## WHAT IS BEING ASKED
This exercise calls for the whole listing to be given again exactly, without images.
START DATA
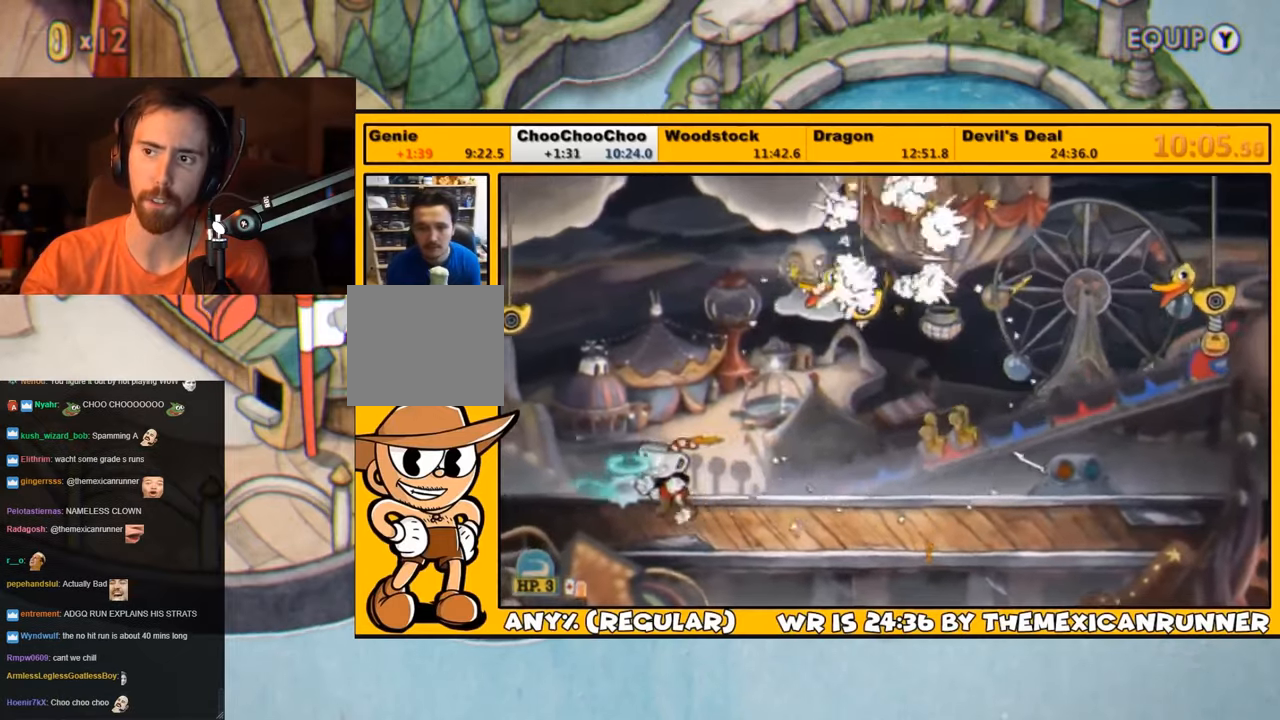
{"dt_ms": 500, "buttons": ["L1"], "left_stick": "center", "right_stick": "center", "events": [[67, "TRIANGLE", "up"], [317, "DPAD_LEFT", "up"]]}
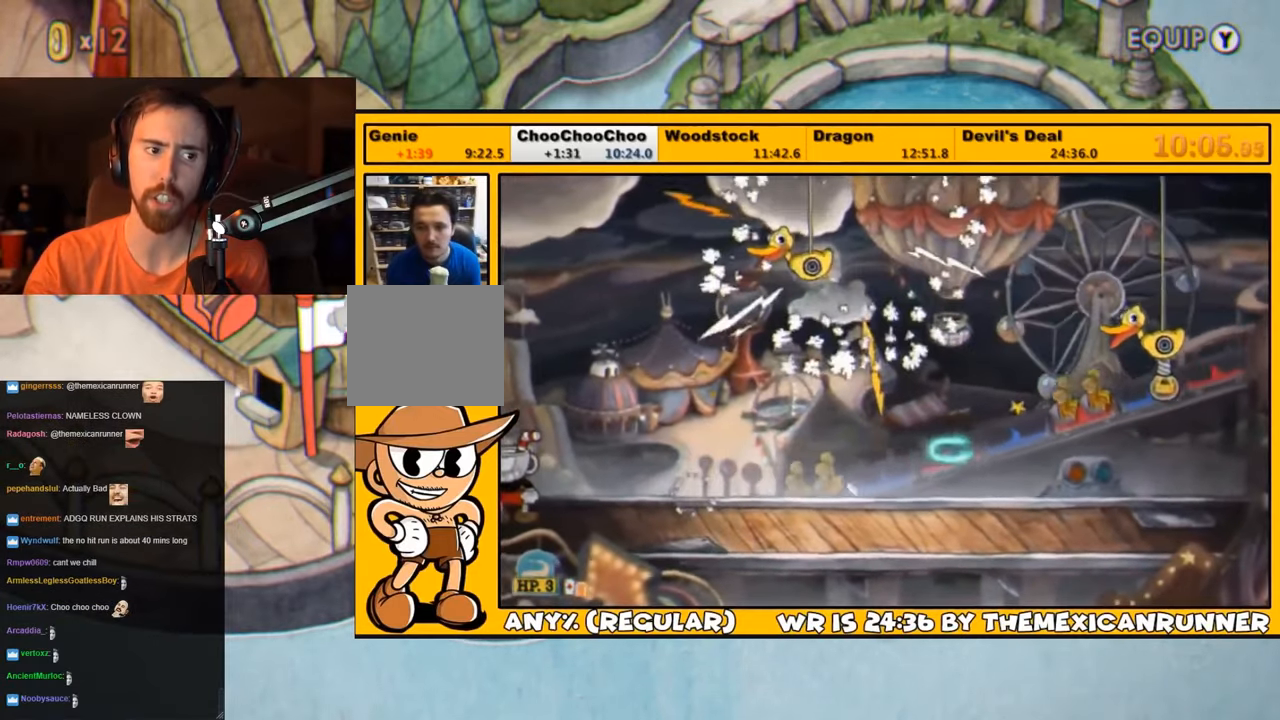
{"dt_ms": 500, "buttons": ["L1"], "left_stick": "center", "right_stick": "center", "events": []}
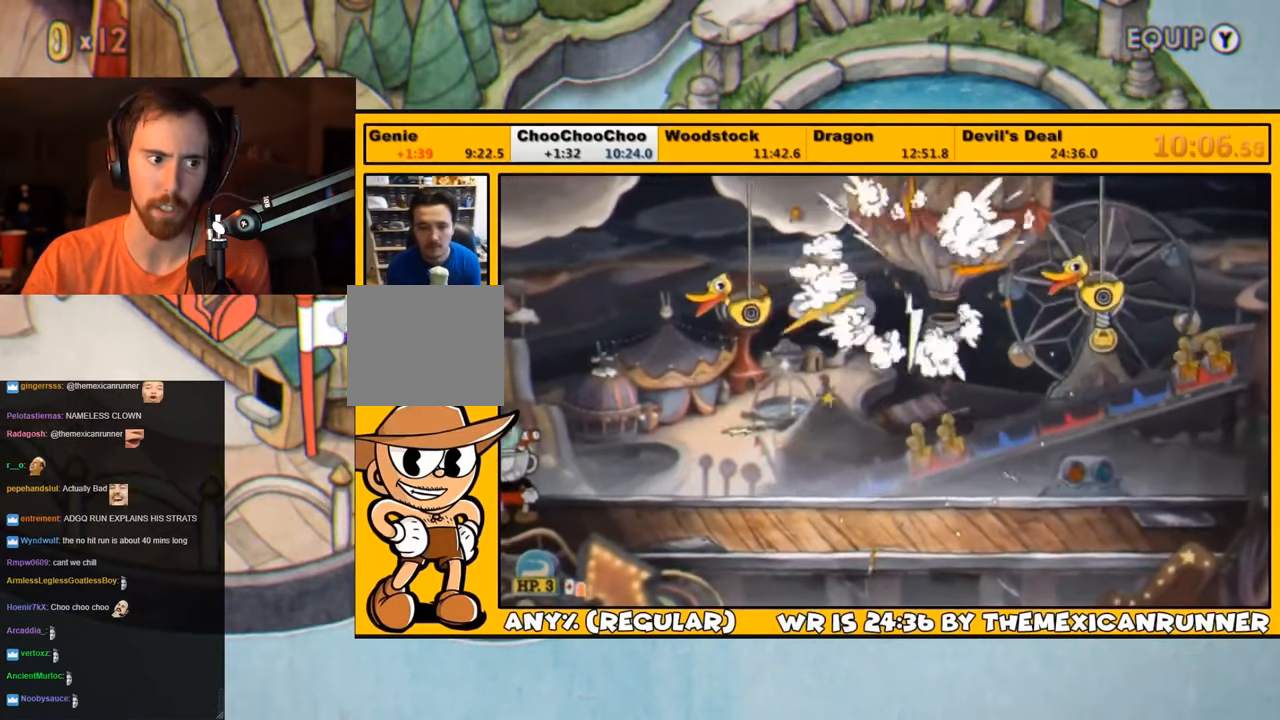
{"dt_ms": 500, "buttons": ["L1"], "left_stick": "center", "right_stick": "center", "events": []}
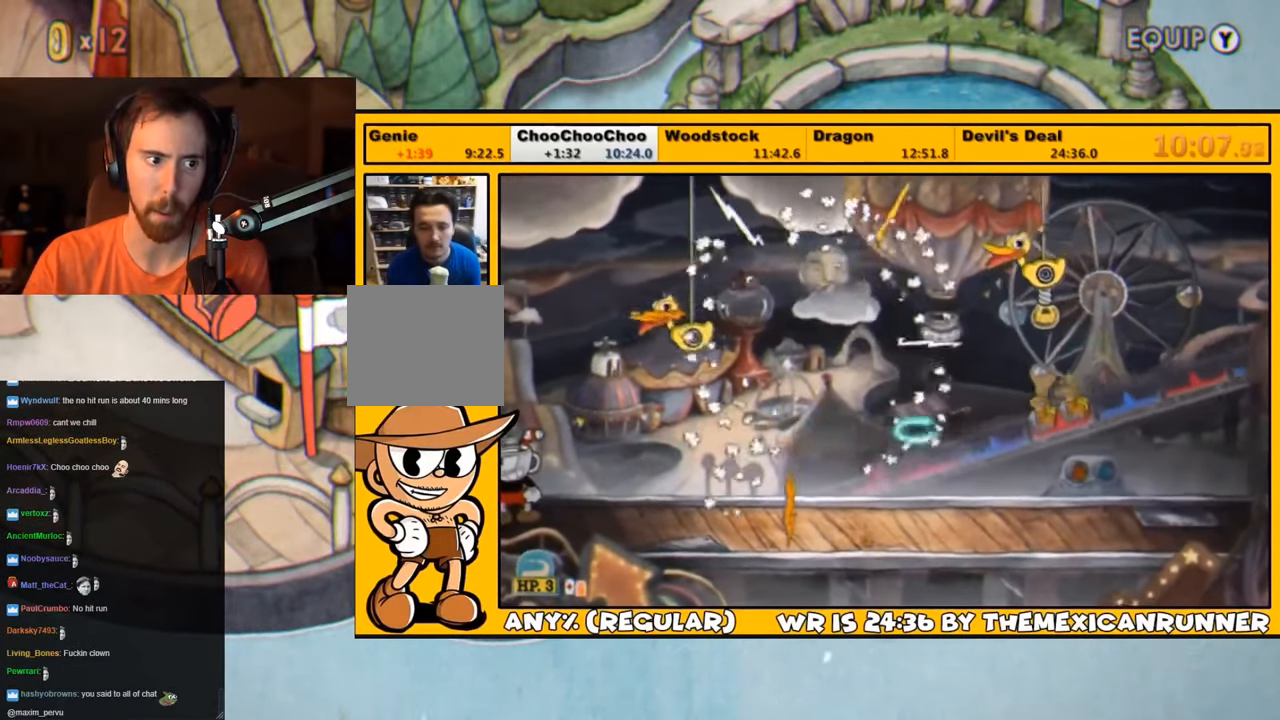
{"dt_ms": 500, "buttons": ["L1"], "left_stick": "center", "right_stick": "center", "events": []}
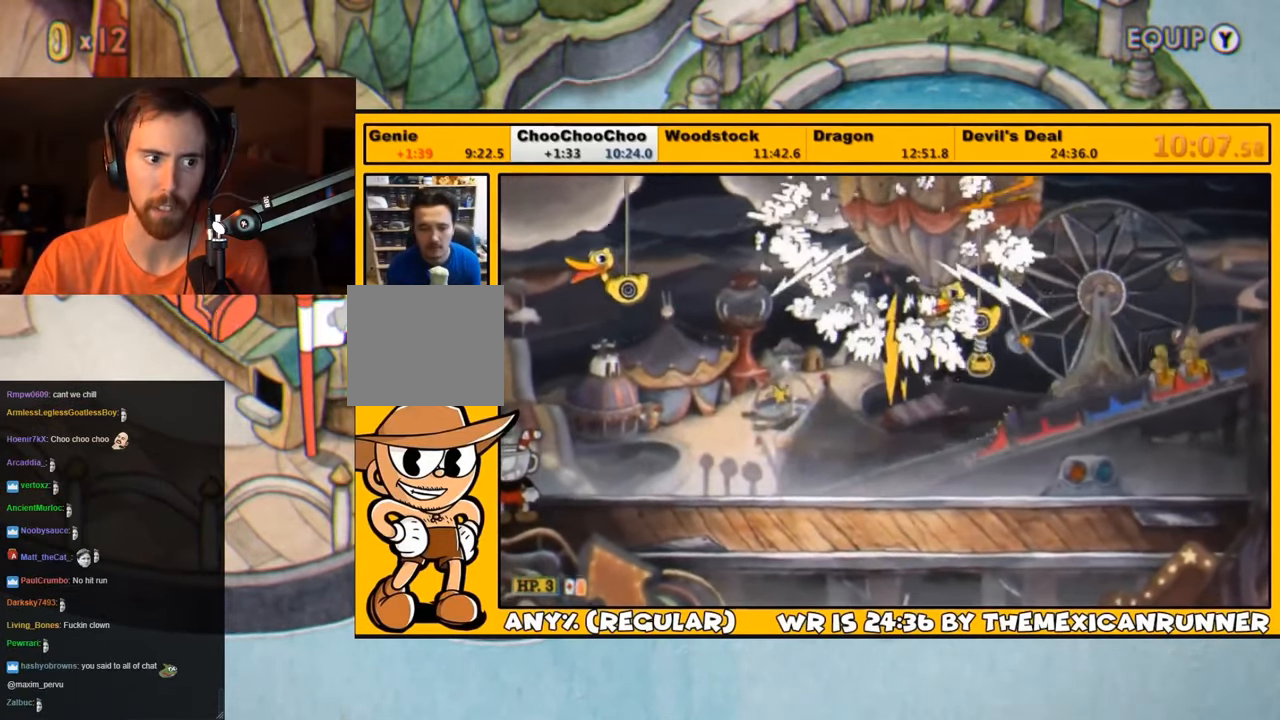
{"dt_ms": 500, "buttons": ["L1"], "left_stick": "center", "right_stick": "center", "events": []}
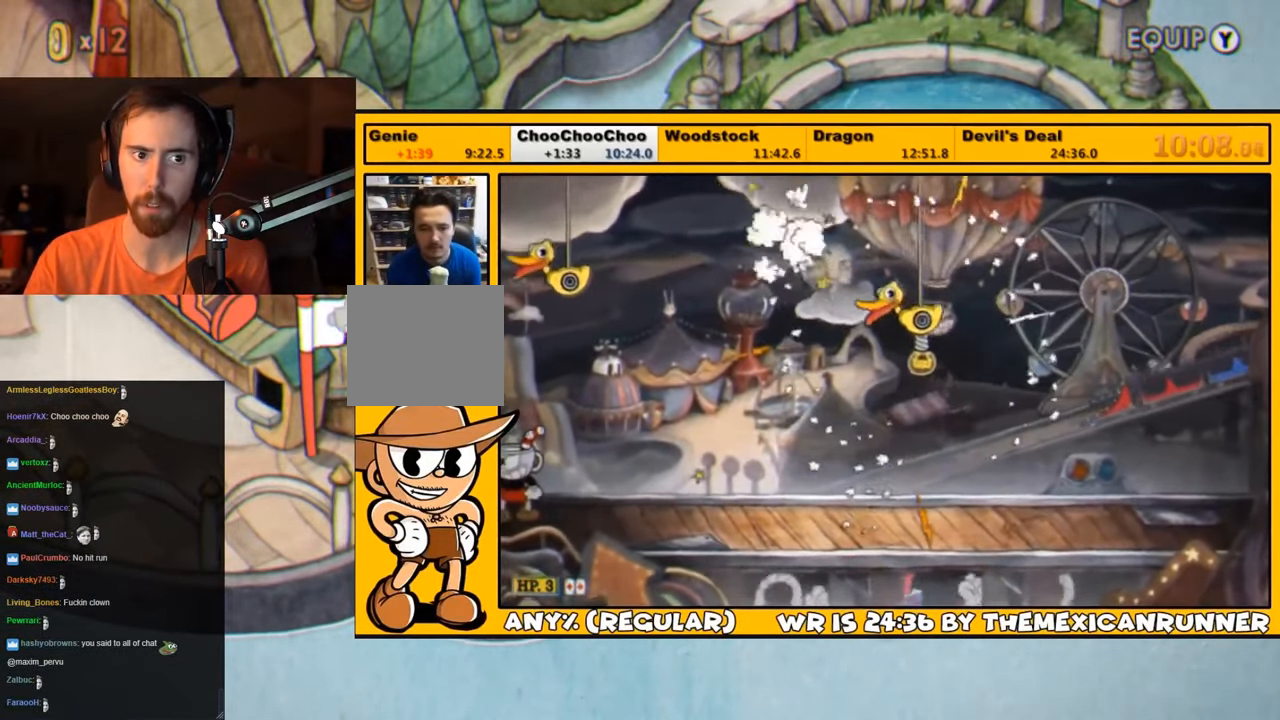
{"dt_ms": 500, "buttons": ["L1"], "left_stick": "center", "right_stick": "center", "events": []}
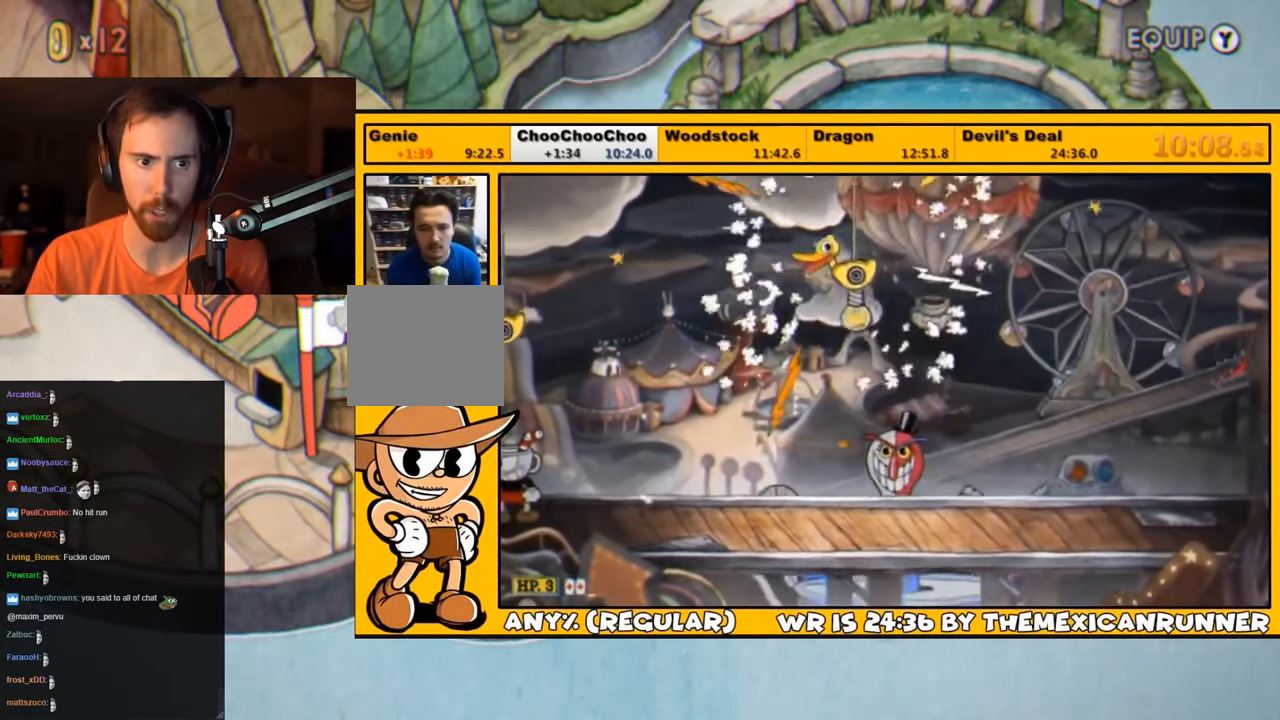
{"dt_ms": 500, "buttons": ["L1"], "left_stick": "center", "right_stick": "center", "events": []}
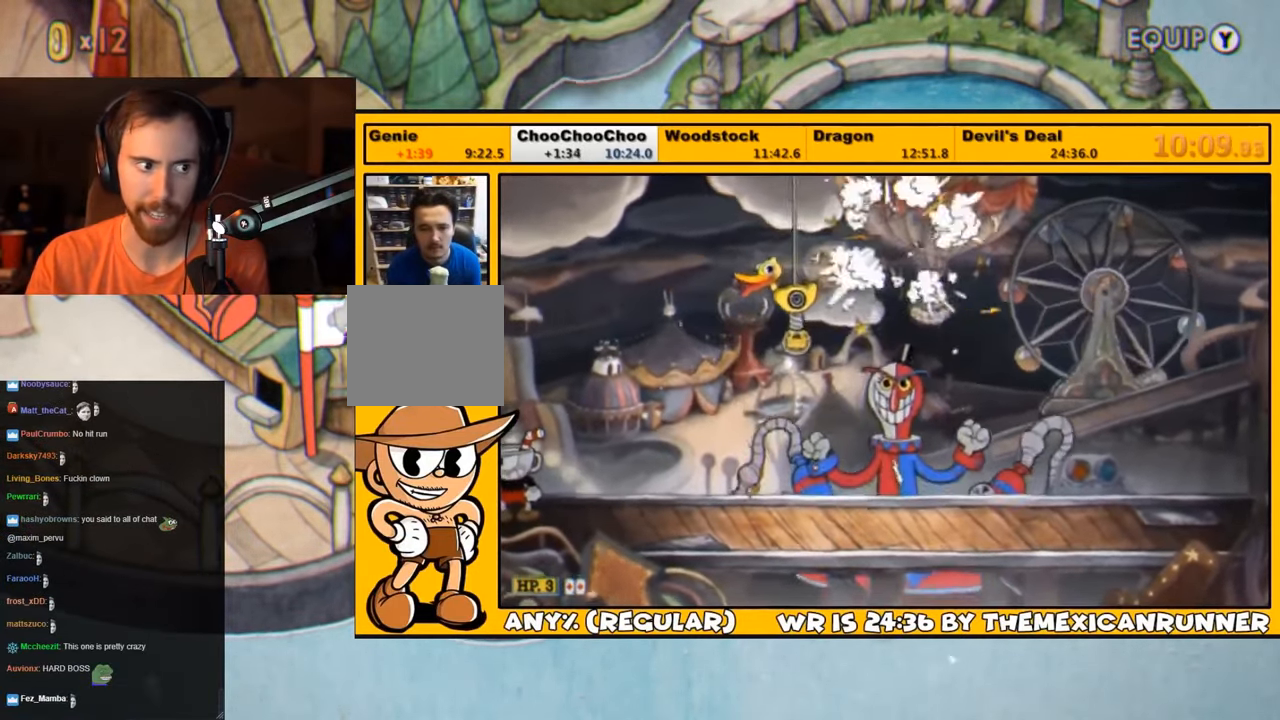
{"dt_ms": 500, "buttons": ["L1"], "left_stick": "center", "right_stick": "center", "events": []}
END DATA
## OUTPUT FOR THIS EXERCISE
{"dt_ms": 500, "buttons": ["L1"], "left_stick": "center", "right_stick": "center", "events": [[67, "TRIANGLE", "up"], [317, "DPAD_LEFT", "up"]]}
{"dt_ms": 500, "buttons": ["L1"], "left_stick": "center", "right_stick": "center", "events": []}
{"dt_ms": 500, "buttons": ["L1"], "left_stick": "center", "right_stick": "center", "events": []}
{"dt_ms": 500, "buttons": ["L1"], "left_stick": "center", "right_stick": "center", "events": []}
{"dt_ms": 500, "buttons": ["L1"], "left_stick": "center", "right_stick": "center", "events": []}
{"dt_ms": 500, "buttons": ["L1"], "left_stick": "center", "right_stick": "center", "events": []}
{"dt_ms": 500, "buttons": ["L1"], "left_stick": "center", "right_stick": "center", "events": []}
{"dt_ms": 500, "buttons": ["L1"], "left_stick": "center", "right_stick": "center", "events": []}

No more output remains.